Your task: Among the entries, which lines carry the string "Cloud"? Copy each of them.
[[ Records supplied open ]]
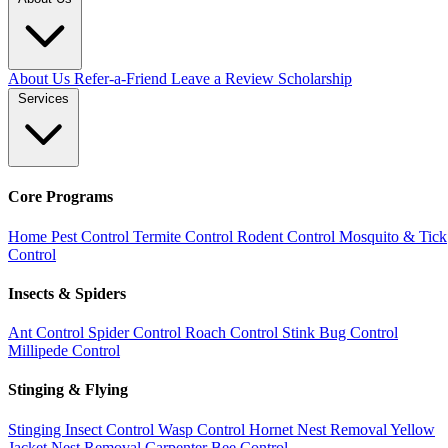
About Us
Refer-a-Friend
Leave a Review
Scholarship
Services
Core Programs
Home Pest Control
Termite Control
Rodent Control
Mosquito & Tick
Control
Insects & Spiders
Ant Control
Spider Control
Roach Control
Stink Bug Control
Millipede Control
Stinging & Flying
Stinging Insect Control
Wasp Control
Hornet Nest Removal
Yellow
Jacket Nest Removal
Carpenter Bee Control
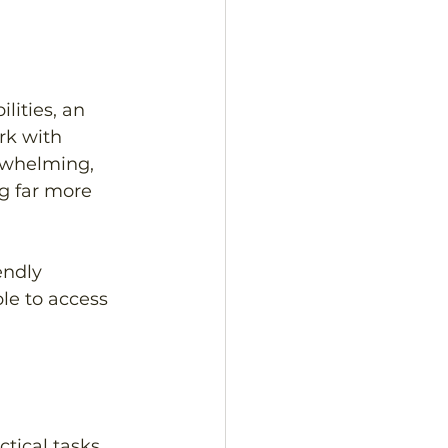
lities, an 
k with 
rwhelming, 
g far more 
endly 
le to access 
tical tasks 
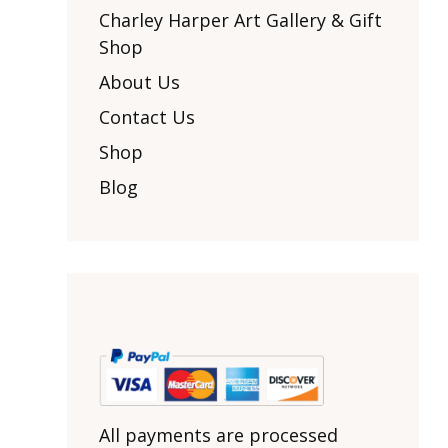
Other Art – Brett H
Decorative Art Ti
Charley Harper Art Gallery & Gift
Other Art – Edie H
Shop
Embroidered Pa
Posters
Enamel Pins
About Us
Signed Ltd Edition Prints
Gift Certificates
Contact Us
Wall Murals
House Numbers
Shop
Kitchen & Entert
Blog
Notecards
Skateboard Dec
Stained Glass
Welcome Door M
Window Decals
Yoga Mats & Tow
All payments are processed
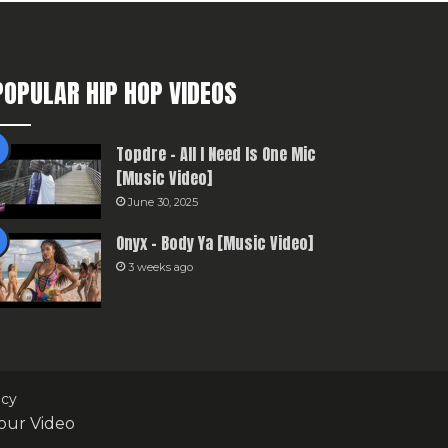
POPULAR HIP HOP VIDEOS
Topdre – All I Need Is One Mic
[Music Video]
June 30, 2025
Onyx – Body Ya [Music Video]
3 weeks ago
icy
our Video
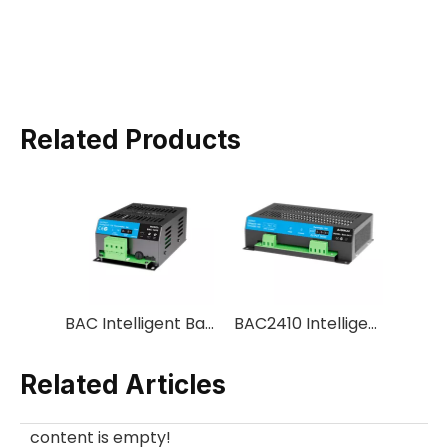
Related Products
BAC Intelligent Battery Charger
BAC2410 Intelligent Battery Charger
Related Articles
content is empty!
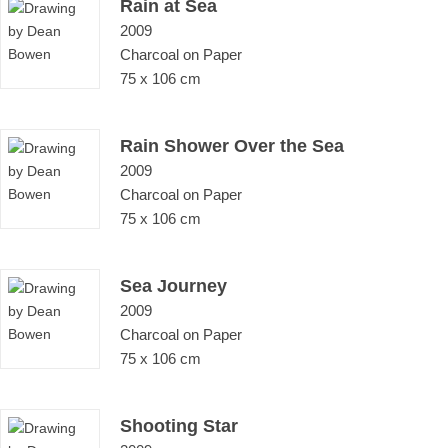
Rain at Sea
2009
Charcoal on Paper
75 x 106 cm
Rain Shower Over the Sea
2009
Charcoal on Paper
75 x 106 cm
Sea Journey
2009
Charcoal on Paper
75 x 106 cm
Shooting Star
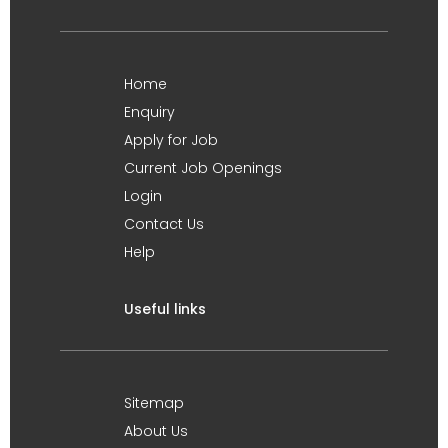
Home
Enquiry
Apply for Job
Current Job Openings
Login
Contact Us
Help
Useful links
Sitemap
About Us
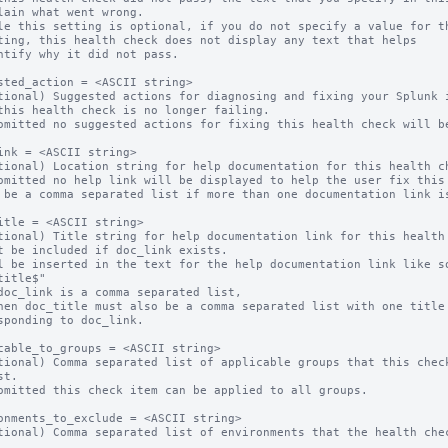
le this setting is optional, if you do not specify a value for th
sted_action = <ASCII string>

tional) Suggested actions for diagnosing and fixing your Splunk i
omitted no suggested actions for fixing this health check will be
ink = <ASCII string>

tional) Location string for help documentation for this health ch
omitted no help link will be displayed to help the user fix this 
 be a comma separated list if more than one documentation link is
itle = <ASCII string>

tional) Title string for help documentation link for this health 
t be included if doc_link exists.

l be inserted in the text for the help documentation link like so
title$"

doc_link is a comma separated list,

hen doc_title must also be a comma separated list with one title 
sponding to doc_link.

cable_to_groups = <ASCII string>

tional) Comma separated list of applicable groups that this check
t.

omitted this check item can be applied to all groups.

onments_to_exclude = <ASCII string>

tional) Comma separated list of environments that the health chec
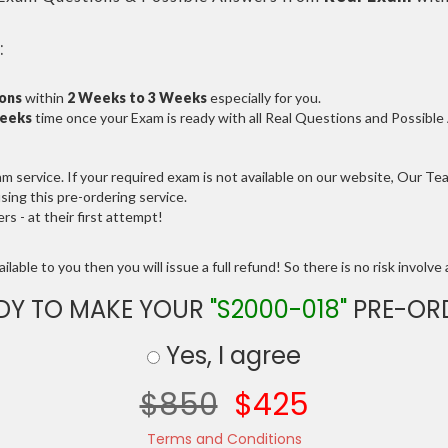
:
ions
within
2 Weeks to 3 Weeks
especially for you.
Weeks
time once your Exam is ready with all Real Questions and Possibl
service. If your required exam is not available on our website, Our Team
ng this pre-ordering service.
 - at their first attempt!
lable to you then you will issue a full refund! So there is no risk involve a
DY TO MAKE YOUR
"S2000-018"
PRE-OR
Yes, I agree
$850
$425
Terms and Conditions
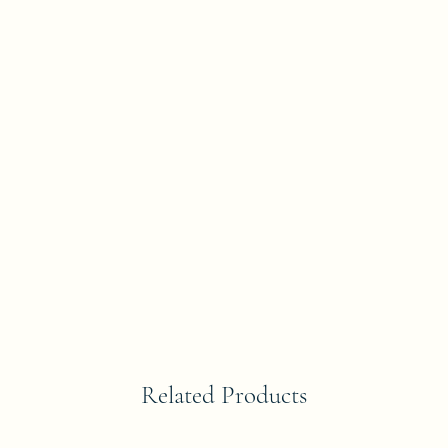
Related Products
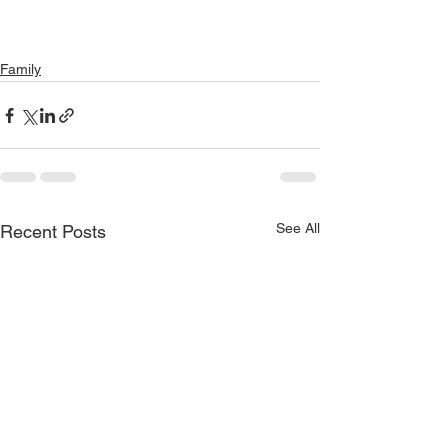
Family
See All
Recent Posts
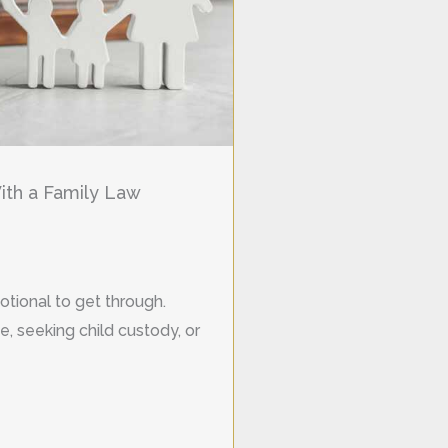
th a Family Law
otional to get through.
, seeking child custody, or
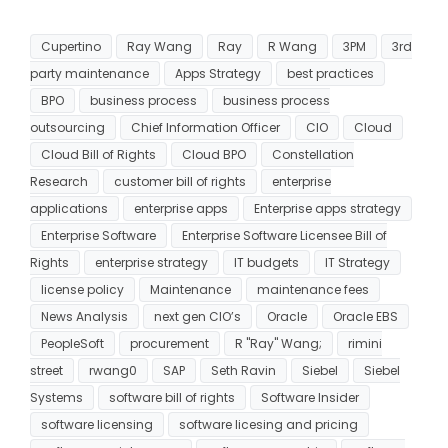
Cupertino
Ray Wang
Ray
R Wang
3PM
3rd
party maintenance
Apps Strategy
best practices
BPO
business process
business process
outsourcing
Chief Information Officer
CIO
Cloud
Cloud Bill of Rights
Cloud BPO
Constellation
Research
customer bill of rights
enterprise
applications
enterprise apps
Enterprise apps strategy
Enterprise Software
Enterprise Software Licensee Bill of
Rights
enterprise strategy
IT budgets
IT Strategy
license policy
Maintenance
maintenance fees
News Analysis
next gen CIO’s
Oracle
Oracle EBS
PeopleSoft
procurement
R "Ray" Wang;
rimini
street
rwang0
SAP
Seth Ravin
Siebel
Siebel
Systems
software bill of rights
Software Insider
software licensing
software licesing and pricing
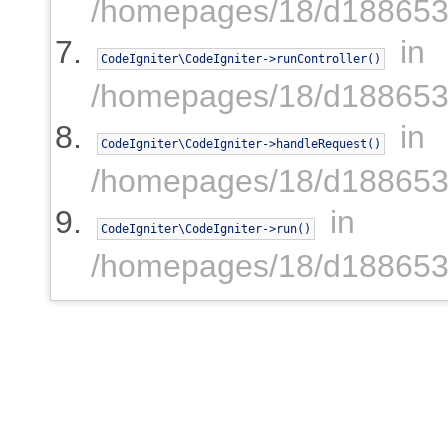
/homepages/18/d1886539
in
CodeIgniter\CodeIgniter->runController()
/homepages/18/d1886539
in
CodeIgniter\CodeIgniter->handleRequest()
/homepages/18/d1886539
in
CodeIgniter\CodeIgniter->run()
/homepages/18/d1886539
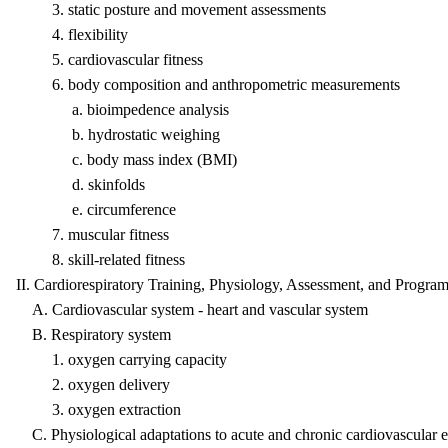
3. static posture and movement assessments
4. flexibility
5. cardiovascular fitness
6. body composition and anthropometric measurements
a. bioimpedence analysis
b. hydrostatic weighing
c. body mass index (BMI)
d. skinfolds
e. circumference
7. muscular fitness
8. skill-related fitness
II. Cardiorespiratory Training, Physiology, Assessment, and Progr
A. Cardiovascular system - heart and vascular system
B. Respiratory system
1. oxygen carrying capacity
2. oxygen delivery
3. oxygen extraction
C. Physiological adaptations to acute and chronic cardiovascular e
[[ Records supplied closed ]]
Solution for this problem:
Cloud
Cloud Bill of Rights
Cloud BPO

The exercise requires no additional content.